The essential factors affecting the performance of chemical separations are material properties (stability, reusability), operational conditions (temperature and pressure), and mixture composition. Hence, our work lies at the intersection of materials, mixtures, and computational methods. Our research focus is to discover porous materials – such as zeolites and metal organic frameworks (MOFs) – for separation processes, gas storage, and fuel delivery using advanced molecular simulation techniques that consider realistic gas mixtures (with trace impurities), multicomponent adsorption, extreme conditions, and reusability.
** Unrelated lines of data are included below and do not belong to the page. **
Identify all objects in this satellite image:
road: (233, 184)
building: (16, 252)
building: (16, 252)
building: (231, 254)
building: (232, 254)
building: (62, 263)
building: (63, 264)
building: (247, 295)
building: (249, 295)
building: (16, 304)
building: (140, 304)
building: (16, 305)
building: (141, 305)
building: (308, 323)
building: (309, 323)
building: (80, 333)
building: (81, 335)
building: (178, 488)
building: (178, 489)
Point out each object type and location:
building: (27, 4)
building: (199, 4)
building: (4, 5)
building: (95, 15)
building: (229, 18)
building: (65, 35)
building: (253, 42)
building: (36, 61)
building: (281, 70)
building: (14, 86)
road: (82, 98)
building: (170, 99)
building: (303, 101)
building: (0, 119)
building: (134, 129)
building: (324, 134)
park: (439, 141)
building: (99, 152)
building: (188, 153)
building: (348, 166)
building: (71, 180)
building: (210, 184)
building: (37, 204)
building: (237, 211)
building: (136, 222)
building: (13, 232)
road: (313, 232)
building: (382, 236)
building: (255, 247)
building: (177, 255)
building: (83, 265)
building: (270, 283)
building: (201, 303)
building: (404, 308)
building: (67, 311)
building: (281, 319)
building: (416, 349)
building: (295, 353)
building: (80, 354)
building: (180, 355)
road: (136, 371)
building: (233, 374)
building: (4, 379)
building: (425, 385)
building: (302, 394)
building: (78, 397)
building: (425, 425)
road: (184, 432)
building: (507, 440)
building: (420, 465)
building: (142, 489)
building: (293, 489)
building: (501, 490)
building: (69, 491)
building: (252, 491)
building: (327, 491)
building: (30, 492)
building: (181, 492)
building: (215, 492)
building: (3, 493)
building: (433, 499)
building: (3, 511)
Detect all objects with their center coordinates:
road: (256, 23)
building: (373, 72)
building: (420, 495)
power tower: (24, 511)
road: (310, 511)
The following sections outline the three works that form the core of our research efforts:

1. Curation of porous material databases: We have enriched freely available zeolite and MOF databases with ready-to-use pore characterization and hydrophilicity classification, that can be utilized by researchers to screen materials for specific application.
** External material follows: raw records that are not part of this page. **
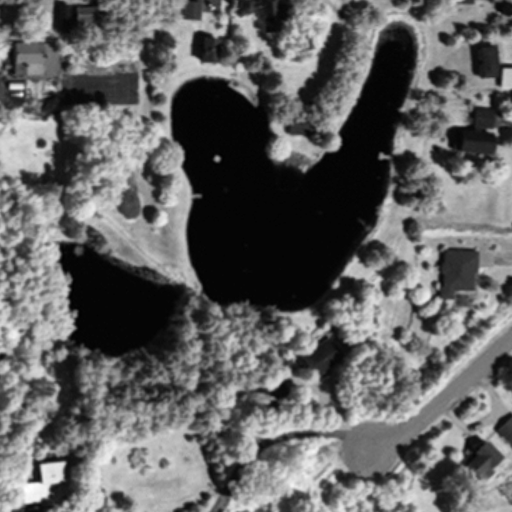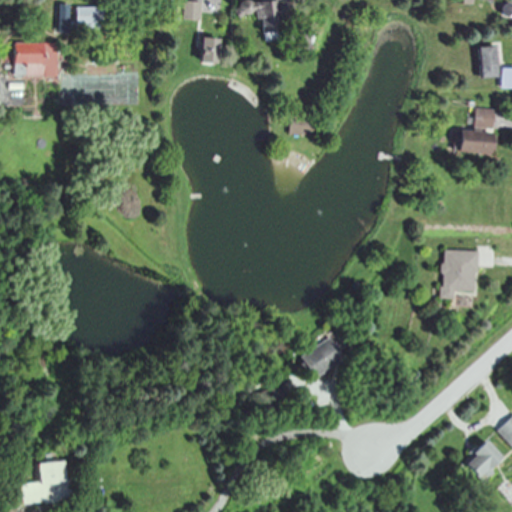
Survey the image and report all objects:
building: (187, 11)
building: (58, 13)
building: (262, 13)
building: (80, 19)
building: (301, 38)
building: (201, 50)
building: (30, 60)
building: (482, 62)
building: (503, 78)
building: (0, 102)
building: (295, 127)
building: (471, 134)
building: (453, 273)
building: (316, 359)
road: (446, 397)
road: (489, 421)
building: (504, 432)
road: (313, 433)
building: (474, 462)
building: (39, 486)
building: (3, 511)
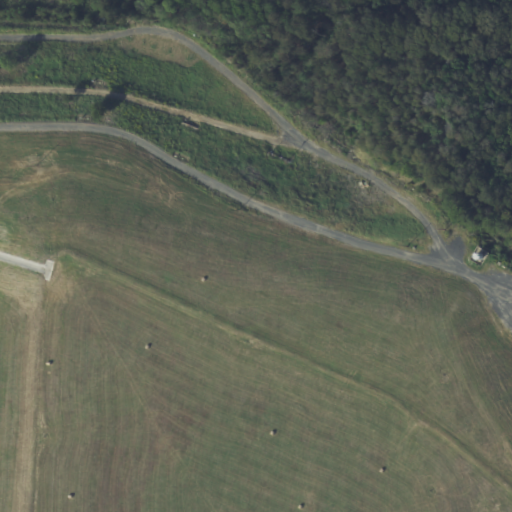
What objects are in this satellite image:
road: (251, 96)
road: (156, 106)
road: (254, 208)
landfill: (221, 298)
2. Gas storage in porous materials: We have developed a simulation approach that, for the first time, allows to assess the storage of a realistic mixture with trace compounds in an adsorbed natural gas (ANG) tank over multiple filling/delivery cycles.
3. Material design for separations: We have explored zeolite–based membranes for the selective separation of ammonia from nitrogen/hydrogen at high temperatures and pressures.

The insights gained from this work pave the way to guide experiments, implement data–driven material screening, and train machine learning models that can significantly advance materials discovery, leading to reduced energy consumption through efficient chemical–separation processes.